🤖 AI Summary
This work addresses the inefficiency of conventional natural language–based Markdown agents, whose skills must be repeatedly parsed by a frozen language model for each task, leading to suboptimal behavioral guidance. To overcome this limitation, the authors propose SoftSkill, a novel approach that compresses natural language skills into short sequences of soft prompts—comprising only 32 virtual tokens—which serve as trainable continuous context vectors. These soft prompts are optimized via next-token prediction within a frozen large language model, thereby encoding lightweight yet effective implicit behavioral priors. Evaluated on Qwen1.5-4B, SoftSkill substantially outperforms both no-skill prompting and the SkillOpt baseline, achieving performance gains of 8.3, 42.1, and 1.3 points on SearchQA, LiveMath, and DocVQA benchmarks, respectively.
📝 Abstract
Agent skills are commonly deployed as natural-language Markdown files that encode answer policies, evidence-use habits, and task procedures. These files are readable and portable, but they are consumed indirectly: for each task instance, a frozen language model must translate a long textual artifact into generation-time behavior. This paper asks whether a natural-language skill can instead initialize a compact continuous context object, refined by a trainable soft delta while the base model remains frozen.

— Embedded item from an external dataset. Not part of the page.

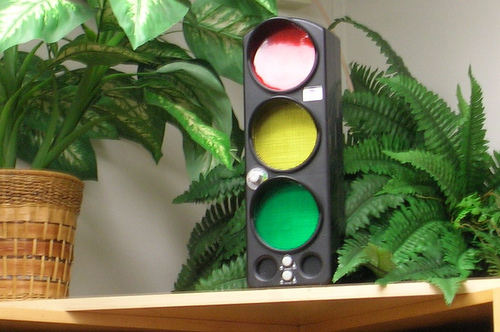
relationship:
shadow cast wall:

We propose SoftSkill, a frozen-backbone method that tunes such soft skills with next-token prediction and deploys them as latent behavioral priors at inference time. In our main single-round setting, a length-32 SoftSkill prefix on Qwen3.5-4B improves over no-skill prompting by 8.3 points on SearchQA, 42.1 points on LiveMath, and 1.3 points on DocVQA. Relative to SkillOpt, SoftSkill improves accuracy by 5.2 points on SearchQA and 12.5 points on LiveMath, while replacing hundreds to thousands of Markdown skill tokens with a few virtual tokens. We further study agentic execution as a harder boundary case, where sparse trajectory imitation provides useful signal but does not yet robustly compress long-horizon procedural behavior. More broadly, the results suggest that some task skills are better treated not as additional Markdown to be reinterpreted at inference time, but as compact latent controls over how a frozen model enters the task.